→ SUPPLIED MATERIAL
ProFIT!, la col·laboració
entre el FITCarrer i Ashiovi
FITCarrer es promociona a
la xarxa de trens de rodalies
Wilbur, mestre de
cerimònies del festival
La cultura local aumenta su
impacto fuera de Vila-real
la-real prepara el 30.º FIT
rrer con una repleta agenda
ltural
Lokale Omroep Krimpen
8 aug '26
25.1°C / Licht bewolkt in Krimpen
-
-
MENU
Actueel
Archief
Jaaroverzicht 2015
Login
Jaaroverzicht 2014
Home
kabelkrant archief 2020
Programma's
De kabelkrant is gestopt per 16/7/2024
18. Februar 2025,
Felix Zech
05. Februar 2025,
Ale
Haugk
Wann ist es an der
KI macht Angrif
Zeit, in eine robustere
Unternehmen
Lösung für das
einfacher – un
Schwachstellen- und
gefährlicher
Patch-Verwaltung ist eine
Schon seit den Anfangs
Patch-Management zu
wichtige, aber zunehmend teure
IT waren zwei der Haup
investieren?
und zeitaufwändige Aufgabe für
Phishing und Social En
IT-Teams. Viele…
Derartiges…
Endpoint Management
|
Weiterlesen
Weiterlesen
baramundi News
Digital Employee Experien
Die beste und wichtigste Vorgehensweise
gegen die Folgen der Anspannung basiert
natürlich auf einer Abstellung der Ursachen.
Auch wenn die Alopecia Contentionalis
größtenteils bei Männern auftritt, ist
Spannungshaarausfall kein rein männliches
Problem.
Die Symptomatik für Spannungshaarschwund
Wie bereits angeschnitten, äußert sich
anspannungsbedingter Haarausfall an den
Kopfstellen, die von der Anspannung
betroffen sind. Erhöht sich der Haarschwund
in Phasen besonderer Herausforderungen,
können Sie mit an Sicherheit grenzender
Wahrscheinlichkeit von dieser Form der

==

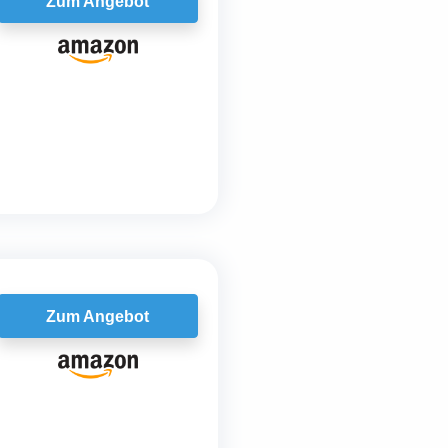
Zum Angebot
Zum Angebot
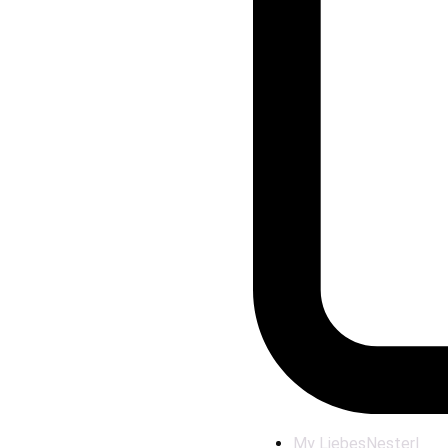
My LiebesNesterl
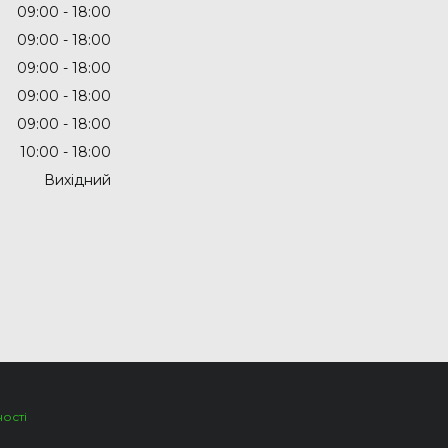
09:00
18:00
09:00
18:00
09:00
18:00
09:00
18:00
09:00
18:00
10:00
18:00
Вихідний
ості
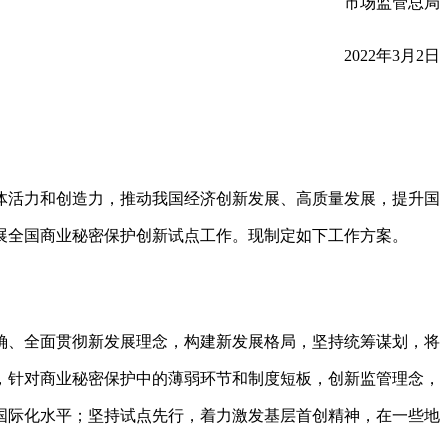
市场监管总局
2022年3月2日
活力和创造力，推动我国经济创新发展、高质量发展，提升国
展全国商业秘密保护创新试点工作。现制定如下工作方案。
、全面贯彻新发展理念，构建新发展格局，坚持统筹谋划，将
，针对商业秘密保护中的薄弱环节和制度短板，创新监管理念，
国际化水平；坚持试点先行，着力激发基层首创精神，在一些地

--

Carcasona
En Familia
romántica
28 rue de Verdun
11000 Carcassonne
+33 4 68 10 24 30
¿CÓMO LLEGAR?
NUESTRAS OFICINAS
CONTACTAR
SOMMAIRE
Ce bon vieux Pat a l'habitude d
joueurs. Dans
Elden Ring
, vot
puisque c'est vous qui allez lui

→ EXERCISE OBJECTIVE
Transcribe the lines of the material from the line that contains "ProFIT!, la col·laboració" to the line that contains "Digital Employee Experien", keeping both of those lines.

→ REPLY
ProFIT!, la col·laboració
entre el FITCarrer i Ashiovi
FITCarrer es promociona a
la xarxa de trens de rodalies
Wilbur, mestre de
cerimònies del festival
La cultura local aumenta su
impacto fuera de Vila-real
la-real prepara el 30.º FIT
rrer con una repleta agenda
ltural
Lokale Omroep Krimpen
8 aug '26
25.1°C / Licht bewolkt in Krimpen
-
-
MENU
Actueel
Archief
Jaaroverzicht 2015
Login
Jaaroverzicht 2014
Home
kabelkrant archief 2020
Programma's
De kabelkrant is gestopt per 16/7/2024
18. Februar 2025,
Felix Zech
05. Februar 2025,
Ale
Haugk
Wann ist es an der
KI macht Angrif
Zeit, in eine robustere
Unternehmen
Lösung für das
einfacher – un
Schwachstellen- und
gefährlicher
Patch-Verwaltung ist eine
Schon seit den Anfangs
Patch-Management zu
wichtige, aber zunehmend teure
IT waren zwei der Haup
investieren?
und zeitaufwändige Aufgabe für
Phishing und Social En
IT-Teams. Viele…
Derartiges…
Endpoint Management
|
Weiterlesen
Weiterlesen
baramundi News
Digital Employee Experien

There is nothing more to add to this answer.